History Smashers: The Underground Railroad is out today!

I’m celebrating a book birthday today!

https://thebookstoreplus.com/item/ymASTSSKIbZoaWL-cearcg

If you’d like a copy of HISTORY SMASHERS: THE UNDERGROUND RAILROAD signed to your favorite reader or to your classroom or library, just order today from my local indie bookseller, The Bookstore Plus, and leave a note in the comments about how you’d like it signed.  I’ll be signing at the store tomorrow, and I’d love to personalize a copy especially for your readers! The store will send out orders this week. Here’s a little more about the new book…

HISTORY SMASHERS: THE UNDERGROUND RAILROAD is co-authored by Gwendolyn Hooks and illustrated by Damon Smyth. It tells the true story of slavery and resistance in the Americas. (Spoiler: It’s not all about the Quakers.)
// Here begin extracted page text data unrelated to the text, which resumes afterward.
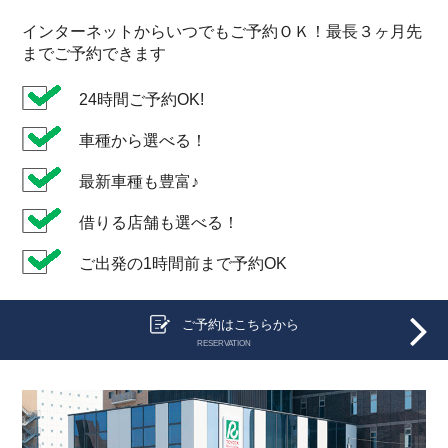
インターネットからいつでもご予約ＯＫ！最長３ヶ月先
までご予約できます
24時間ご予約OK!
車種から選べる！
最新車種も豊富♪
借りる店舗も選べる！
ご出発の1時間前まで予約OK
ご予約はこちらから
RESERVATION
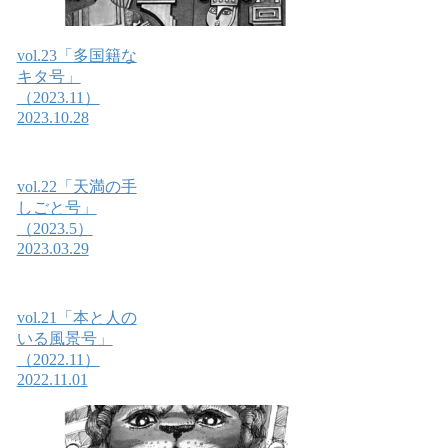
vol.23「多国籍な
キタ号」
（2023.11）
2023.10.28
vol.22「天満の手
しごと号」
（2023.5）
2023.03.29
vol.21「本と人の
いる風景号」
（2022.11）
2022.11.01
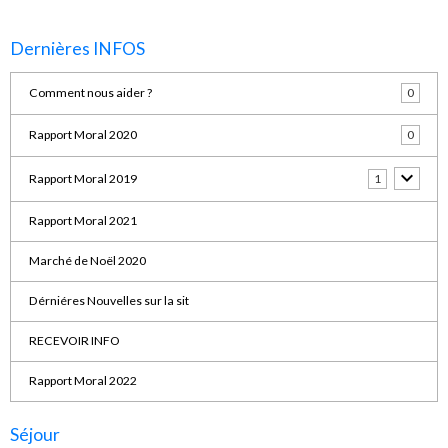
Dernières INFOS
Comment nous aider ?
0
Rapport Moral 2020
0
Rapport Moral 2019
1
Rapport Moral 2021
Marché de Noël 2020
Dérniéres Nouvelles sur la sit
RECEVOIR INFO
Rapport Moral 2022
Séjour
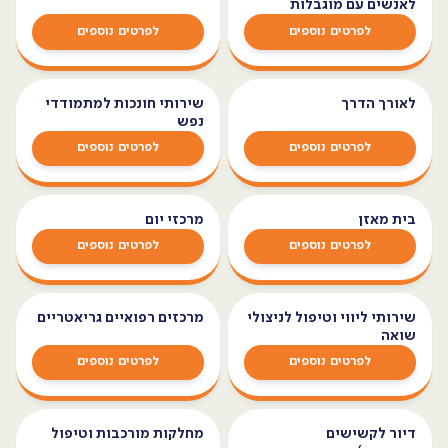
לאנשים עם מוגבלות
לפרטים נוספים
לפרטים נוספים
לאורך הדרך
שירותי חונכות למתמודדי
נפש
לפרטים נוספים
לפרטים נוספים
בית מאזן
מרכזי יום
לפרטים נוספים
לפרטים נוספים
שירותי ליווי וטיפול לניצולי
מרכזים רפואיים גריאטריים
שואה
לפרטים נוספים
לפרטים נוספים
דיור לקשישים
מחלקות מורכבות וטיפול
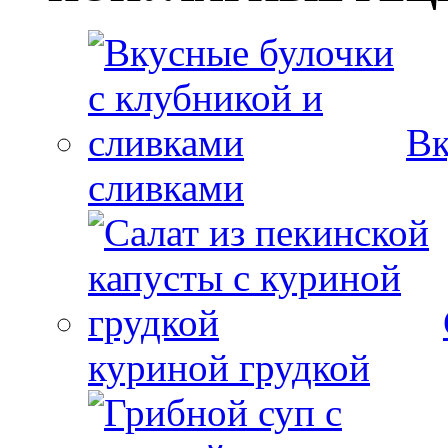
Вк
сливками
куриной грудкой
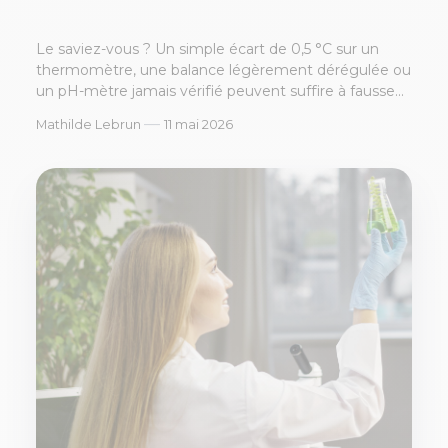
Le saviez-vous ? Un simple écart de 0,5 °C sur un
thermomètre, une balance légèrement dérégulée ou
un pH-mètre jamais vérifié peuvent suffire à fausse...
—
Mathilde Lebrun
11 mai 2026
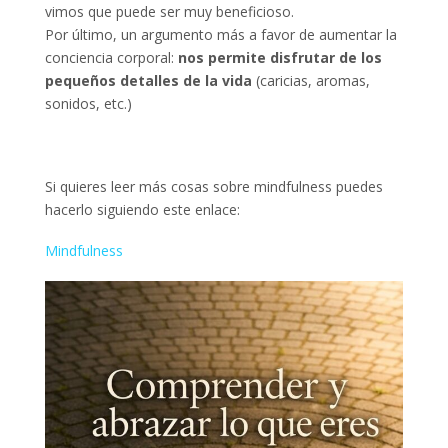
vimos que puede ser muy beneficioso.
Por último, un argumento más a favor de aumentar la
conciencia corporal:
nos permite disfrutar de los
pequeños detalles de la vida
(caricias, aromas,
sonidos, etc.)
Si quieres leer más cosas sobre mindfulness puedes
hacerlo siguiendo este enlace:
Mindfulness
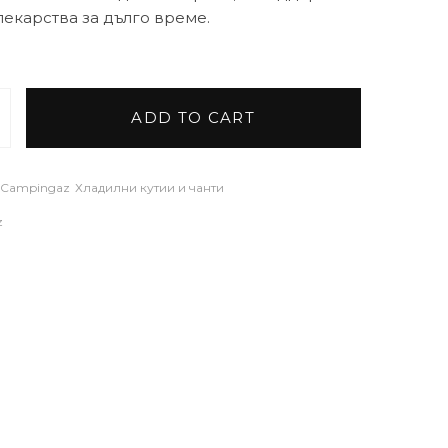
лекарства за дълго време.
ADD TO CART
адителен пакет М20 quantity
Campingaz
Хладилни кутии и чанти
z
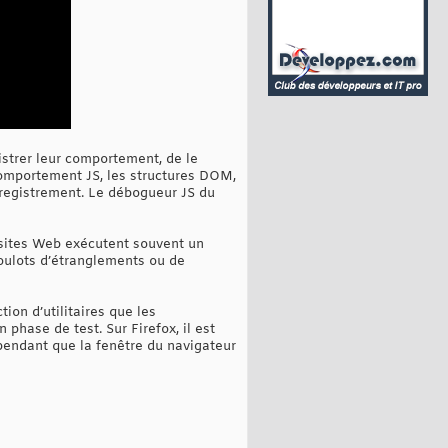
strer leur comportement, de le
comportement JS, les structures DOM,
nregistrement. Le débogueur JS du
 sites Web exécutent souvent un
goulots d’étranglements ou de
ion d’utilitaires que les
phase de test. Sur Firefox, il est
pendant que la fenêtre du navigateur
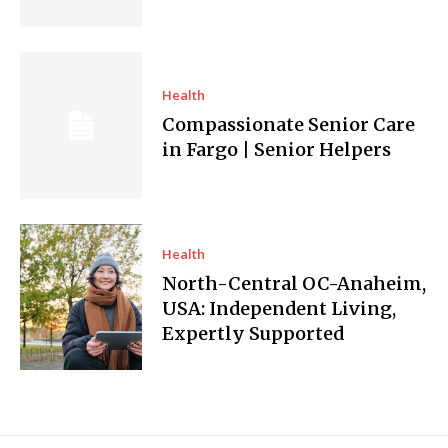
Health
Compassionate Senior Care
in Fargo | Senior Helpers
Health
North-Central OC-Anaheim,
USA: Independent Living,
Expertly Supported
This is a topic that teachers & librarians have been requesting since the series launched, and I’m so grateful that Gwen was game to work on it with me. Too often, when kids learn about the Underground Railroad, the stories center white Americans who sometimes helped freedom seekers along the way instead of focusing on the heroic people who were forced to risk everything just to be free. Gwen’s picture book ONA JUDGE OUTWITS THE WASHINGTONS is one of my favorites because it keeps the focus squarely on the freedom seekers themselves.

While Gwen and I were working on this History Smashers book, I was visiting a school in Vermont and chatting with some second graders over lunch. One boy was telling me how much he loved the picture book biographies his librarian shared, so I mentioned Gwen’s picture book to him.

“It’s about a woman who was enslaved by George Washington, and how she escaped and never got caught,” I told him.

“Wait,” he said. He looked confused. “George Washington had slaves?”

I nodded. “He enslaved hundreds of people on his plantation in Mount Vernon, both before and while he was president.”

His eyes got big. “I thought George Washington was a good guy!”

“Well,” I said. “It’s true that Washington led the Continental Army in the American Revolution and became our nation’s first president. It’s also true that he enslaved people. Both of those things are true.”

These are the sorts of stories that some people don’t want kids to learn about. They worry that kids won’t understand. But this young reader did. He nodded, asked his librarian to order Gwen’s book and some more of the History Smashers titles, and went on to tell me about his recent reading about some other historical figures and how they were heroes in some ways and not in others. That happens a lot, he said. (He’s right.)

Kids get it. They’re able to hold more than one truth at a time, and they get that history is complicated. They also desperately want to build a world that’s better and fair for everyone.

Ona Judge’s story is included in our new History Smashers book, too, one of many heroic accounts of Black freedom seekers who fought a system they knew was unjust. I’m so grateful that I get to work on this series, to have a small part in teaching kids about real history and helping them imagine the kind of future they’d like to build.